* _TASK DIRECTIONS_
Return exactly the lines below, starting with the one that has "M536,1232L545,1256L513,1273L501,1246Z" and going on through the one that has "M946,1701L956,1726V1762L942,1767L933,1744L928,1746L915,1712Z".

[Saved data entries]
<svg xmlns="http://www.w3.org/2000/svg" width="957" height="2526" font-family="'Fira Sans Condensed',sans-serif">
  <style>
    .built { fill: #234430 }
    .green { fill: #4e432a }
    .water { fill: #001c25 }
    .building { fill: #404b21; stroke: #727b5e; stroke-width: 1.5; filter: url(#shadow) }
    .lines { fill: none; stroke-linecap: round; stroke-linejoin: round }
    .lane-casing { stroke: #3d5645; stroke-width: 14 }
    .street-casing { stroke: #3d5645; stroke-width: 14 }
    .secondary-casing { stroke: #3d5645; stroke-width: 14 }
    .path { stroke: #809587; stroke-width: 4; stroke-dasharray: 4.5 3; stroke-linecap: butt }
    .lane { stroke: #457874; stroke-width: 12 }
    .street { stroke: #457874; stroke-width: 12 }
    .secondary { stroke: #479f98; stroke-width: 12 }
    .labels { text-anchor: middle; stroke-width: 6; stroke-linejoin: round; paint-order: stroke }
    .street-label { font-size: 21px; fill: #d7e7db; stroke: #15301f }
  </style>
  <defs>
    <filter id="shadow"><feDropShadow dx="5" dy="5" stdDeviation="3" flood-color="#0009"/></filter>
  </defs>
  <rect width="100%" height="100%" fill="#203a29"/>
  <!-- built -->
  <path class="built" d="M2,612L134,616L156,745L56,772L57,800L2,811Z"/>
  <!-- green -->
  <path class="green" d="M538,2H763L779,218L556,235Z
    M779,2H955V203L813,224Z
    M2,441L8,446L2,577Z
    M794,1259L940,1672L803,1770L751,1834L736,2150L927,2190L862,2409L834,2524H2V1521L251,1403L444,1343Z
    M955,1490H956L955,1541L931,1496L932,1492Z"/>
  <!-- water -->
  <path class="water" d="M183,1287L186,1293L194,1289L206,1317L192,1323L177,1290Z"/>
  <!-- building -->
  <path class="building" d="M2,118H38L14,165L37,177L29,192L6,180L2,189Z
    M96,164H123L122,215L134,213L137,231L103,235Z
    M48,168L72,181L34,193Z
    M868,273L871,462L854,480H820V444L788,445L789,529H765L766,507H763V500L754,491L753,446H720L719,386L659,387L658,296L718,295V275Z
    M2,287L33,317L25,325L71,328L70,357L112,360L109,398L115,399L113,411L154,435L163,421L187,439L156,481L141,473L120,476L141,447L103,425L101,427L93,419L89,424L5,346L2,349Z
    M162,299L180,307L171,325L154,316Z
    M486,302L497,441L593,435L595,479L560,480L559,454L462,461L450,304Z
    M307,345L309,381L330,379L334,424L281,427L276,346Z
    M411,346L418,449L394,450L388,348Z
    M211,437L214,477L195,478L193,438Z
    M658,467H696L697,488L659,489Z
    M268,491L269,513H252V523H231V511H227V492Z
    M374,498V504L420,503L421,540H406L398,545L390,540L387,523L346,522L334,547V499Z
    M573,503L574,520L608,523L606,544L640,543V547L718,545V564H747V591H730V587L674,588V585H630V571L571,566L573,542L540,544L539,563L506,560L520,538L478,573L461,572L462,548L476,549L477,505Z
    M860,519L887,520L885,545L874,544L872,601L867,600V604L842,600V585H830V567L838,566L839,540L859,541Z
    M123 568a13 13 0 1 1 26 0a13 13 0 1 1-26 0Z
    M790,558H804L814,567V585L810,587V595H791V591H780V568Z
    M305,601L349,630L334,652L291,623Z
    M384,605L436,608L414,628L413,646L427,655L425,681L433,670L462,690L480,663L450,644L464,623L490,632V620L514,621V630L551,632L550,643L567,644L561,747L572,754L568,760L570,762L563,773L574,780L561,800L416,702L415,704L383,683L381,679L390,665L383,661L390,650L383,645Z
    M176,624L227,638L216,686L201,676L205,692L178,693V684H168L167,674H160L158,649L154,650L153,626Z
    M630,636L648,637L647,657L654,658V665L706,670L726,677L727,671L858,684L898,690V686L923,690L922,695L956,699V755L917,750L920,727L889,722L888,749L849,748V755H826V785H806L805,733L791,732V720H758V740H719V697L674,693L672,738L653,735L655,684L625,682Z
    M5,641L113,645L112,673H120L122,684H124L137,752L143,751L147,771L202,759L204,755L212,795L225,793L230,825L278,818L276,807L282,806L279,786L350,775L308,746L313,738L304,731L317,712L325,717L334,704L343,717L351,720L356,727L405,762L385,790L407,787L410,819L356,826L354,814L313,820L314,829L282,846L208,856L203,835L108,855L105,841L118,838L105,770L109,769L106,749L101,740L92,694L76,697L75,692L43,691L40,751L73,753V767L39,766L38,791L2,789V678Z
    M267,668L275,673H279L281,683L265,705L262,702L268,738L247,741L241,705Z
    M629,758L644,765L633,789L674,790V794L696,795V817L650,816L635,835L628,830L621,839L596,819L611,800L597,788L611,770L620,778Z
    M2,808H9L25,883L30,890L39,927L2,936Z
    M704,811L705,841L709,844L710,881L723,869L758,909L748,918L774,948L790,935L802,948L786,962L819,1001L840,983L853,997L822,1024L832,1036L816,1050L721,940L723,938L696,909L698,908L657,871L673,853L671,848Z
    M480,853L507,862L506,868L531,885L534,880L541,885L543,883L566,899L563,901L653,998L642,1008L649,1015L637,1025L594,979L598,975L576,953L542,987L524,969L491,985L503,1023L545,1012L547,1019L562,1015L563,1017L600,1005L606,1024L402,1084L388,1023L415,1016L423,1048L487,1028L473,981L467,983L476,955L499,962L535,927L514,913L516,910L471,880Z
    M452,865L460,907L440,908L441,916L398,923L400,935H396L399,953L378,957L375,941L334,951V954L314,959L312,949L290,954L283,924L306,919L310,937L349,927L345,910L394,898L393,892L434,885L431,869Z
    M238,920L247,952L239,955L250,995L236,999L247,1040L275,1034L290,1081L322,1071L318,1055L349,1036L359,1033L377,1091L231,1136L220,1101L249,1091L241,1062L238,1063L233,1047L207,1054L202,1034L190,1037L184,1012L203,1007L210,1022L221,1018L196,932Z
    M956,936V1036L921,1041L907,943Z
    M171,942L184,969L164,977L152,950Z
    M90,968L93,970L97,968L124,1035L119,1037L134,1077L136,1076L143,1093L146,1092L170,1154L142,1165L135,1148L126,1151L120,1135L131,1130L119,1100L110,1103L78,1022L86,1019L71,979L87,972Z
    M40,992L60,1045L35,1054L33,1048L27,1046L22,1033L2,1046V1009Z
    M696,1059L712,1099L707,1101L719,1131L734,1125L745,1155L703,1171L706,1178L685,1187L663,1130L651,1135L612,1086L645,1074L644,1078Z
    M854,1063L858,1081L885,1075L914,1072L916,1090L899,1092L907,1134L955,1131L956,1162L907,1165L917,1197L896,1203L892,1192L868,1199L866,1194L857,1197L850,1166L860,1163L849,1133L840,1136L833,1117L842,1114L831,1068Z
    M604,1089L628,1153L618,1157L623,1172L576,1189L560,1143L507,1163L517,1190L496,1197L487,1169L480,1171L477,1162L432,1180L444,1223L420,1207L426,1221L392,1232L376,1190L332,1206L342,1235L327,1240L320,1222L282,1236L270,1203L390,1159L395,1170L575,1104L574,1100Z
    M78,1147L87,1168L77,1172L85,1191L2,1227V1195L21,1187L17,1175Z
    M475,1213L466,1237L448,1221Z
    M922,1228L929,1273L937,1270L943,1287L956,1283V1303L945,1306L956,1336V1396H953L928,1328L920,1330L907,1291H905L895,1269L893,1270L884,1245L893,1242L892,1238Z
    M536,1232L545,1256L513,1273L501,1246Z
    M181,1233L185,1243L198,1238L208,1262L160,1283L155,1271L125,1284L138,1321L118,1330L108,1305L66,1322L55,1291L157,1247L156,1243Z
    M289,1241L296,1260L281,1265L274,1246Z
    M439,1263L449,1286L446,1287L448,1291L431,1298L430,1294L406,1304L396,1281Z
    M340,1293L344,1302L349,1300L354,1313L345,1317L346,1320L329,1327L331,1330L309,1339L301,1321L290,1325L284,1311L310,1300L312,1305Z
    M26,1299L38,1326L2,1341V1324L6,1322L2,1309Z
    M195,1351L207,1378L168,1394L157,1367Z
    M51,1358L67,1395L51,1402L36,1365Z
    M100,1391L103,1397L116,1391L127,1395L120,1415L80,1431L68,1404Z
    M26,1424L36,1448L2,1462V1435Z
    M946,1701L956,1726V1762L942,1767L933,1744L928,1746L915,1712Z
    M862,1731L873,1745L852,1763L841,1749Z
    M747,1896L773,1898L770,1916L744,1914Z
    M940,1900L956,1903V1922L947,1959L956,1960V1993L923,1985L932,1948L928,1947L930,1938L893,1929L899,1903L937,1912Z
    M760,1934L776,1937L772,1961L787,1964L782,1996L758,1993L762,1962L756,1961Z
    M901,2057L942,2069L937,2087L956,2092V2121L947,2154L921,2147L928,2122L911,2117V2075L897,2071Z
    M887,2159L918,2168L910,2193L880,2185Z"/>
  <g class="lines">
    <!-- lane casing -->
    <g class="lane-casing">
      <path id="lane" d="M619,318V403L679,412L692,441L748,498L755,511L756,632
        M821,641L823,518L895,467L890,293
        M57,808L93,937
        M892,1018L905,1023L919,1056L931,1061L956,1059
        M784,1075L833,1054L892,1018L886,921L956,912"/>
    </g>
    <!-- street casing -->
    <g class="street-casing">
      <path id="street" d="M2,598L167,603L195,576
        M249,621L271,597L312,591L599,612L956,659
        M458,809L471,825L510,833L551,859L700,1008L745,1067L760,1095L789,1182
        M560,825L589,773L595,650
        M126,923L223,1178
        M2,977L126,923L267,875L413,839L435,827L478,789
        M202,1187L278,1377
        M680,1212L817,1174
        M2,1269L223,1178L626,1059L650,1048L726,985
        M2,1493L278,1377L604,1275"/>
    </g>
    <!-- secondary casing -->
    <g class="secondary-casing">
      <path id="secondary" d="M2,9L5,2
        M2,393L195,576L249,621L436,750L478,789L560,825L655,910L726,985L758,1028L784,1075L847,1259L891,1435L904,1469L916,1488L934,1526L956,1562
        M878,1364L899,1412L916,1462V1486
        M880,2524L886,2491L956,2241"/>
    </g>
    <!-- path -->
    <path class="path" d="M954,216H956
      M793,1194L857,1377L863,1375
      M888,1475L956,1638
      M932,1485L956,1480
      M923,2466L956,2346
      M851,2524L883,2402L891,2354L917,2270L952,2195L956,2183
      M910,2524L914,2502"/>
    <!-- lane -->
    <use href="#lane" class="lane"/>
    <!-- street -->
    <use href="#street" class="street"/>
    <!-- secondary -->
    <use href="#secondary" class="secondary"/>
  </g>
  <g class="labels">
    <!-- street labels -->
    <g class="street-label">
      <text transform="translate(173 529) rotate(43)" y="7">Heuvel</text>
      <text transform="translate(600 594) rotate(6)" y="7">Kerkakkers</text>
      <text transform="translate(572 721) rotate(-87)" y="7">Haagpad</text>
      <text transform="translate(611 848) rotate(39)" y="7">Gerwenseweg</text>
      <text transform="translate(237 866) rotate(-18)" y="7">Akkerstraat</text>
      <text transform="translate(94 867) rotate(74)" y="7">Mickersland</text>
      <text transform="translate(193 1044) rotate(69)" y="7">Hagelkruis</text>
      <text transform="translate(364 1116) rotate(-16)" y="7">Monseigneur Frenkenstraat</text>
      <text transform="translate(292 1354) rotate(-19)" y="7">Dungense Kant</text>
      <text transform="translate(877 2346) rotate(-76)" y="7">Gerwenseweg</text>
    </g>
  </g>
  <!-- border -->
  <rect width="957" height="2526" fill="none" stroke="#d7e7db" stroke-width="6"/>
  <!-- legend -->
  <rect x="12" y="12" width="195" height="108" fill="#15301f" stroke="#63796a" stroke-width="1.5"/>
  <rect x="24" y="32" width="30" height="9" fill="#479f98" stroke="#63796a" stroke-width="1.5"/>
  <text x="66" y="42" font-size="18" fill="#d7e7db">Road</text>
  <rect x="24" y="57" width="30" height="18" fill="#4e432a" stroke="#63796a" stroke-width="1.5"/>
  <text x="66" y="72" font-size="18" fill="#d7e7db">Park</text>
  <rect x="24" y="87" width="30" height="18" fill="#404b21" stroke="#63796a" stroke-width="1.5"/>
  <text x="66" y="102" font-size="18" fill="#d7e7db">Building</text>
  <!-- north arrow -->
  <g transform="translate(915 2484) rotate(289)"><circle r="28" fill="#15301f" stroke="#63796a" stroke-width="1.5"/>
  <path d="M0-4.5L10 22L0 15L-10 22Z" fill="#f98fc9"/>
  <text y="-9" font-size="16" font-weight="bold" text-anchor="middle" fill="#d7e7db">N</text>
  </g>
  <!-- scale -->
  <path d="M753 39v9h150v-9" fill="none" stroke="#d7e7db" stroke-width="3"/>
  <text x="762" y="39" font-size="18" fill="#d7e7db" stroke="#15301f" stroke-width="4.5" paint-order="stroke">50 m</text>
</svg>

* _ANSWER SPACE_
    M536,1232L545,1256L513,1273L501,1246Z
    M181,1233L185,1243L198,1238L208,1262L160,1283L155,1271L125,1284L138,1321L118,1330L108,1305L66,1322L55,1291L157,1247L156,1243Z
    M289,1241L296,1260L281,1265L274,1246Z
    M439,1263L449,1286L446,1287L448,1291L431,1298L430,1294L406,1304L396,1281Z
    M340,1293L344,1302L349,1300L354,1313L345,1317L346,1320L329,1327L331,1330L309,1339L301,1321L290,1325L284,1311L310,1300L312,1305Z
    M26,1299L38,1326L2,1341V1324L6,1322L2,1309Z
    M195,1351L207,1378L168,1394L157,1367Z
    M51,1358L67,1395L51,1402L36,1365Z
    M100,1391L103,1397L116,1391L127,1395L120,1415L80,1431L68,1404Z
    M26,1424L36,1448L2,1462V1435Z
    M946,1701L956,1726V1762L942,1767L933,1744L928,1746L915,1712Z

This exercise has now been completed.